I'm going to call BTR on Monday and see what they offer.
dont waste your time... they offer **** outside of their off the shelf stuff...
Edit: dont get me wrong I like BTR stuff, im running their platinum .660 springs and their shaft mount rocker setup... but anything "custom"... they just dont offer it.
Call up Manton. I paid 240 shipped for a set of custom length push rods, 3/8 diameter, with 040 restrictors.
I'm trying to save some cost with off the shelf stuff. lol
Currently running Comp cam, Comp ls7 lifters, BTR pushrods, BTR beehive springs, BTR LS3 rockers.
I'll call Manton first then. I have Trend right up the road too, i can see if they have anything off the shelf.
Because the cam is massive with a stock base circle and i took so much off off the heads and the deck i had to run super short push rods and even still i'm just over 2 turns preload.
I think at this point i'm absolutely getting into custom stuff.
Nothing off the shelf will have restrictors... And like I said a full custom over sized push rod was only 40-50 more than off the shelf stuff so we're not talking 2-3x the cost. It's negligible in the grand scheme.
Do you have a length checker tool?
Manton, Smith bros and likely Trend as well will not sell you custom push rods without a measurement to the .001. my Mantons measured within +- .002...

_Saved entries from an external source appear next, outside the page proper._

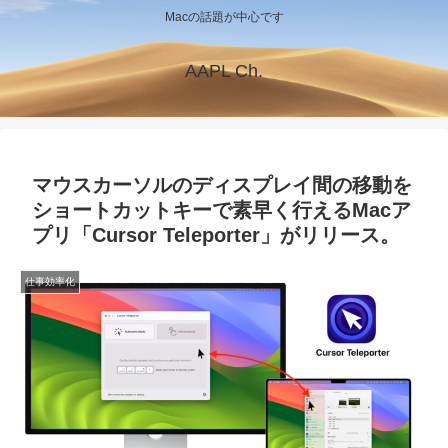
Macの話題が中心です
AAPL Ch.
マウスカーソルのディスプレイ間の移動を
ショートカットキーで素早く行えるMacア
プリ「Cursor Teleporter」がリリース。
仕事効率化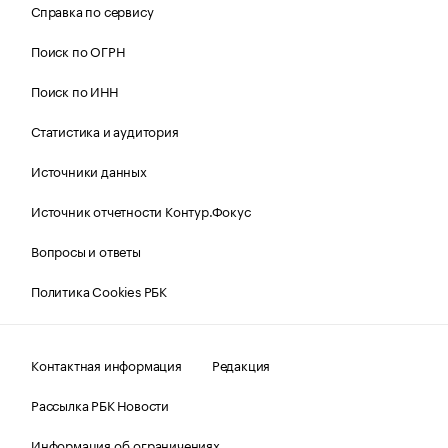
Справка по сервису
Поиск по ОГРН
Поиск по ИНН
Статистика и аудитория
Источники данных
Источник отчетности Контур.Фокус
Вопросы и ответы
Политика Cookies РБК
Контактная информация
Редакция
Рассылка РБК Новости
Информация об ограничениях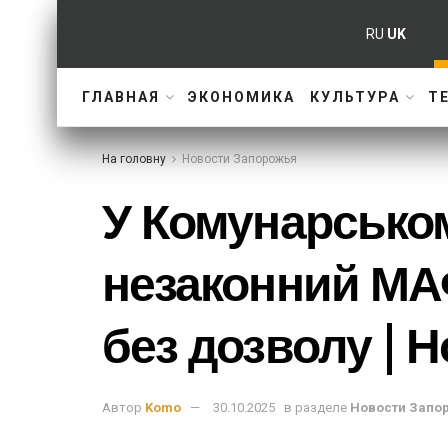
RU
UK
ГЛАВНАЯ
ЭКОНОМИКА
КУЛЬТУРА
Т
На головну
Новости Запорожья
У Комунарсько
незаконний МА
без дозволу | 
Автор
Komo
30.10.2025
в разделе
Новости Запо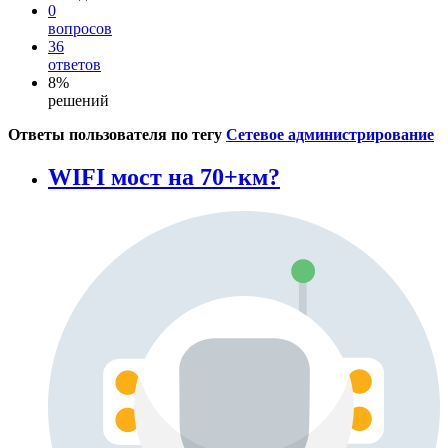
0
вопросов
36
ответов
8%
решений
Ответы пользователя по тегу
Сетевое администрирование
WIFI мост на 70+км?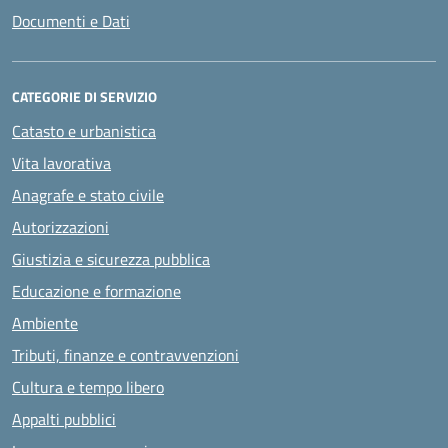
Documenti e Dati
CATEGORIE DI SERVIZIO
Catasto e urbanistica
Vita lavorativa
Anagrafe e stato civile
Autorizzazioni
Giustizia e sicurezza pubblica
Educazione e formazione
Ambiente
Tributi, finanze e contravvenzioni
Cultura e tempo libero
Appalti pubblici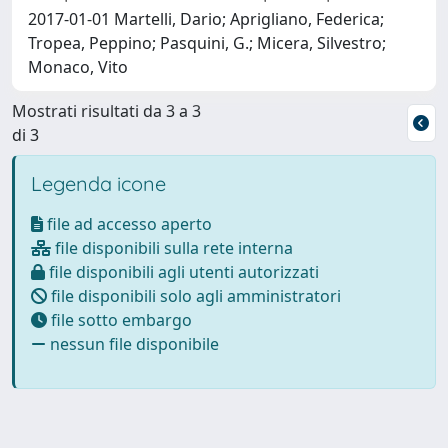
2017-01-01 Martelli, Dario; Aprigliano, Federica;
Tropea, Peppino; Pasquini, G.; Micera, Silvestro;
Monaco, Vito
Mostrati risultati da 3 a 3
di 3
Legenda icone
file ad accesso aperto
file disponibili sulla rete interna
file disponibili agli utenti autorizzati
file disponibili solo agli amministratori
file sotto embargo
nessun file disponibile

Doing the "turns to preload" is garbage also on a race engine imo... Measure every push rod, add your preload your lifter likes, order and install and torque rocker to spec(22 ft lbs iirc)....
If you are running that big a cam how are you getting away with beehives? Highest lift beehives I have seen were like .620...

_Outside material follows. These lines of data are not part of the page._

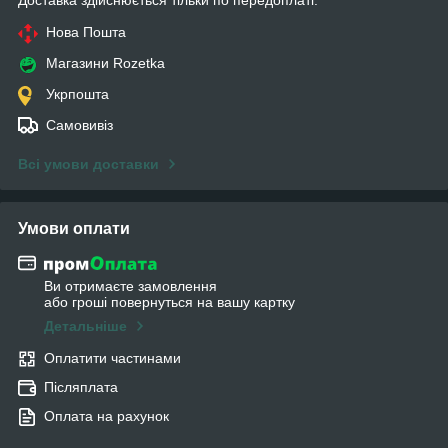
Нова Пошта
Магазини Rozetka
Укрпошта
Самовивіз
Всі умови доставки
Умови оплати
Ви отримаєте замовлення
або гроші повернуться на вашу картку
Детальніше
Оплатити частинами
Післяплата
Оплата на рахунок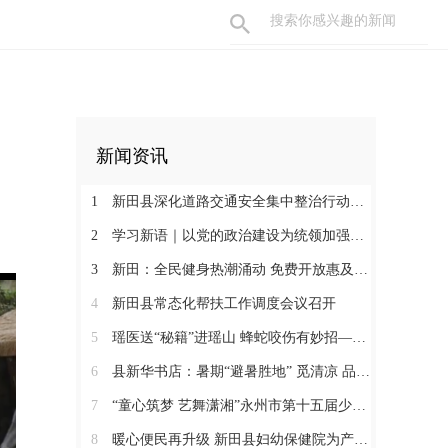
新闻资讯
1
新田县深化道路交通安全集中整治行动工作会召开
2
学习新语｜以党的政治建设为统领加强党的各方面建设
3
新田：全民健身热潮涌动 免费开放惠及千家万户
4
新田县常态化帮扶工作调度会议召开
5
瑶医送“秘籍”进瑶山 蜂蛇咬伤有妙招——新田县起头岭村这场养生讲座接地气又实用
6
县新华书店：暑期“避暑胜地” 觅清凉 品书香
7
“童心筑梦 艺舞潇湘”永州市第十五届少儿音乐舞蹈大赛决赛在新田圆满落幕
8
暖心便民再升级 新田县妇幼保健院为产检孕妇提供免费早餐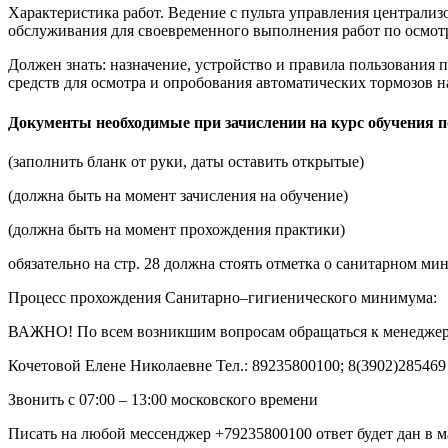
Характеристика работ. Ведение с пульта управления централи
обслуживания для своевременного выполнения работ по осмотр
Должен знать: назначение, устройство и правила пользования
средств для осмотра и опробования автоматических тормозов 
Документы необходимые при зачислении на курс обучения п
(заполнить бланк от руки, даты оставить открытые)
(должна быть на момент зачисления на обучение)
(должна быть на момент прохождения практики)
обязательно на стр. 28 должна стоять отметка о санитарном ми
Процесс прохождения Санитарно–гигиенического минимума:
ВАЖНО! По всем возникшим вопросам обращаться к менеджер
Кочетовой Елене Николаевне Тел.: 89235800100; 8(3902)285469
Звонить с 07:00 – 13:00 московского времени
Писать на любой мессенджер +79235800100 ответ будет дан в 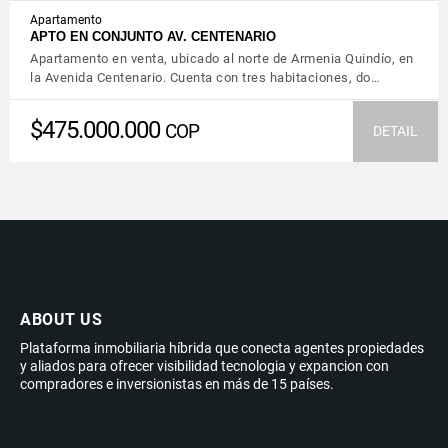
Apartamento
APTO EN CONJUNTO AV. CENTENARIO
Apartamento en venta, ubicado al norte de Armenia Quindío, en
la Avenida Centenario. Cuenta con tres habitaciones, do…
$475.000.000
COP
DETAIL
ABOUT US
Plataforma inmobiliaria híbrida que conecta agentes propiedades
y aliados para ofrecer visibilidad tecnologia y expancion con
compradores e inversionistas en más de 15 países.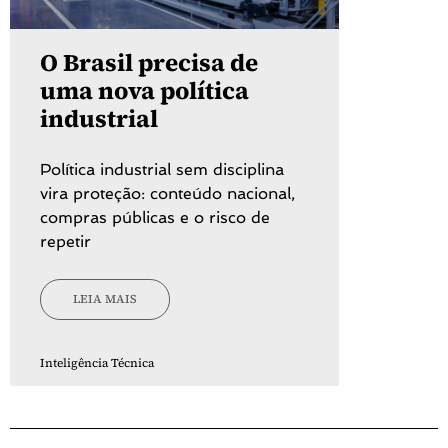
O Brasil precisa de
uma nova política
industrial
Política industrial sem disciplina
vira proteção: conteúdo nacional,
compras públicas e o risco de
repetir
LEIA MAIS
Inteligência Técnica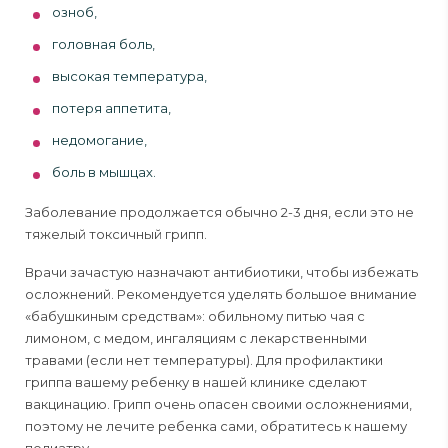
озноб,
головная боль,
высокая температура,
потеря аппетита,
недомогание,
боль в мышцах.
Заболевание продолжается обычно 2-3 дня, если это не
тяжелый токсичный грипп.
Врачи зачастую назначают антибиотики, чтобы избежать
осложнений. Рекомендуется уделять большое внимание
«бабушкиным средствам»: обильному питью чая с
лимоном, с медом, ингаляциям с лекарственными
травами (если нет температуры). Для профилактики
гриппа вашему ребенку в нашей клинике сделают
вакцинацию. Грипп очень опасен своими осложнениями,
поэтому не лечите ребенка сами, обратитесь к нашему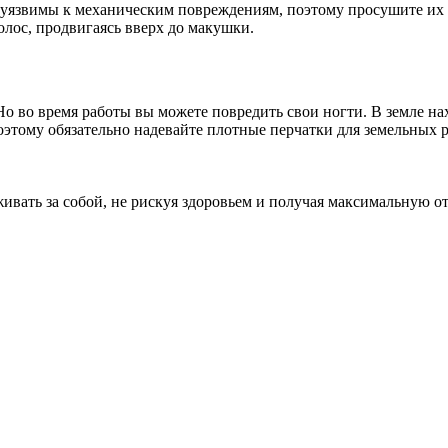
 уязвимы к механическим повреждениям, поэтому просушите их п
олос, продвигаясь вверх до макушки.
Но во время работы вы можете повредить свои ногти. В земле н
оэтому обязательно надевайте плотные перчатки для земельных р
вать за собой, не рискуя здоровьем и получая максимальную отд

Yeah i have a checker and i have all the lengths already written down. They were all within .002. I never measured 2 turns of thread. Spec for the lifter says .070 to .100". I'll just add to my measurement.

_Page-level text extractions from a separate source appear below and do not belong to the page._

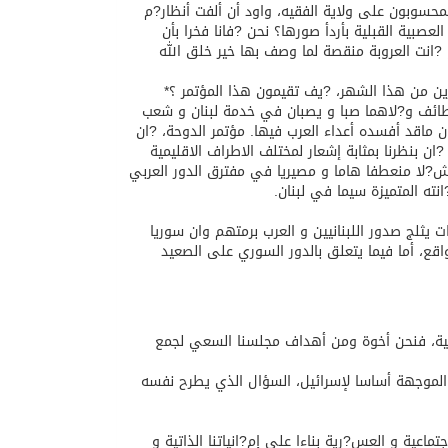
سوبون على ولاية الفقيه، واود أن ألفت أنظار?م
عصبية القبلية بأردأ صورها؟ نحن ?فانا فخرا بأن
و ?انت العروبة منقصة لما وصف بها خير خلق الله
ين من هذا الشهر، ?يف تقيمون هذا المؤتمر ؟*
الطائف و?لاهما صبا و يصبان في خدمة لبنان و شعب
ان ماقد أفسده أعداء العرب فيها. مؤتمر الدوحة، ?ان
ان بنظرنا بمثابة إشعار لمختلف الاطراف الاقليمية
 ش?لا منعطفا هاما و مصيريا في مفترق الدور العربي
نته المتميزة سيما في لبنان.
 يثلج صدور اللبنانيين و العرب برمتهم وان سوريا
قع، أما فيما يتعلق بالدور السوري على الصعيد
عربية، فنحن أخوة ومن أهداف مجلسنا السعي لجمع
لنوعية الموجهة أساسا لإسرائيل، السؤال الذي يطرح نفسه
تماعية و العس?رية بناءا على إم?انياتنا الذاتية و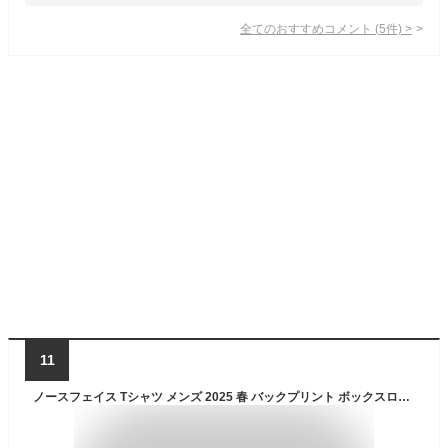
全てのおすすめコメント
(
5
件)
>
11
ノースフェイス Tシャツ メンズ 2025 春 バックプリント ボックスロゴ 新作 半袖 半袖Tシャツ メンズtシャツ ブランド THE NORTH FACE BOX Tee ティーシャツ レディース コーデ 大きいサイズ XS S M L XL LL 2L 3L 4L 5L XXL 2XL 3XL 黒 ブラック 白 グレーホワイト グレー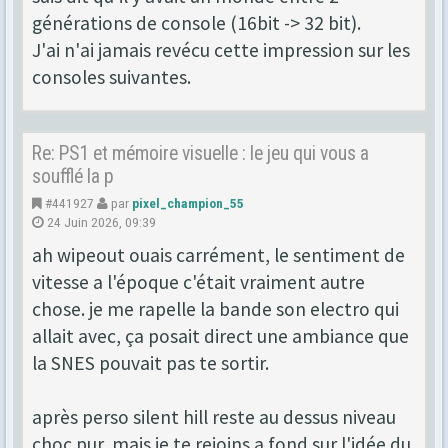
générations de console (16bit -> 32 bit).
J'ai n'ai jamais revécu cette impression sur les
consoles suivantes.
Re: PS1 et mémoire visuelle : le jeu qui vous a
soufflé la p
#441927
par
pixel_champion_55
24 Juin 2026, 09:39
ah wipeout ouais carrément, le sentiment de
vitesse a l'époque c'était vraiment autre
chose. je me rapelle la bande son electro qui
allait avec, ça posait direct une ambiance que
la SNES pouvait pas te sortir.
après perso silent hill reste au dessus niveau
choc pur, mais je te rejoins a fond sur l'idée du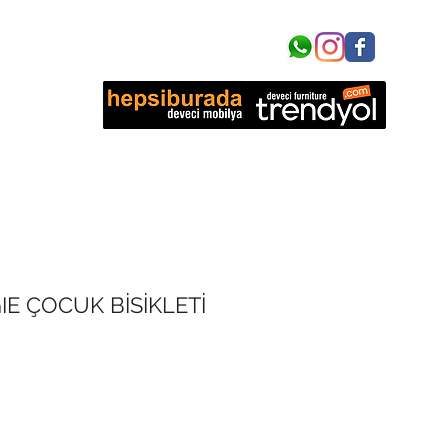
işim
E ÇOCUK BİSİKLETİ
t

The cam doesn't have a ton of lift(.541"), just has a bunch of duration. I ended up degreeing the cam to a hair over 11 degrees (what the card actually said). I don't have my notes in front of me but valve to piston clearance was just less than .075" which is probably way to close.
valve to piston clearance was just less than .075" which is probably way to close.
you got more ***** than me...
I think the standard accepted is like .080 for intakes and like .100 for exhausts...
If I was running that tight on the exhaust I would likely try to be running the OEM inconel exhaust valves that were in the truck motors... I "think" they have less thermal expansion than the stainless LS3 valves. I would also be running probably a "better" spring than some beehives just to make sure valve train stability was maintained.... unless you are only turning the motor to like 6k... then you're probably ok with the beehives. I always thought dual's were more for if you broke a valve spring you kinda had a backup in there to keep things from totally going to ****, but I guess a bigger part is spring harmonics and having essentially 2 spring harmonics via 2 different sized springs to keep the spring out of the bad harmonic ranges and possible leading to valve float... thats above my pay grade to really understand, but I guess it makes sense.
You could also likely give your piston tops a light valve relief cut. I think somebody sells a jig for doing it.
Engine is an LM7. It's "stock" class racing so there are a ton of rules. I'm not allowed to get too wild.
So i had an interesting day tearing the whole thing apart. I feel like an absolute idiot. I swear i checked this. Of all the stuff i measured twice, three times, documented and checked again i'm not sure how i overlooked this. I was probably heavy on the beers that day...
Playdoughed the sump depth and found it to be about 0.750"-0.800".
This is about where the pickup sits in the sump. Right about dead center.
Yup, ordered from Manton today. Reduced to .040. It's what they recommended.
I'm going to fix the oil pickup myself, may do some light mods to the baffling, bust mostly pickup.
Then add the accumulator.
These things should give me a fighting chance now.
Thanks for the help.
Move the pickup to the side and or tilt the engine. What about crank scrapers? I have seen many wet sump applications have a pressure drop from aerated oil. If your oil temp is relatively low you might consider an oil weight change.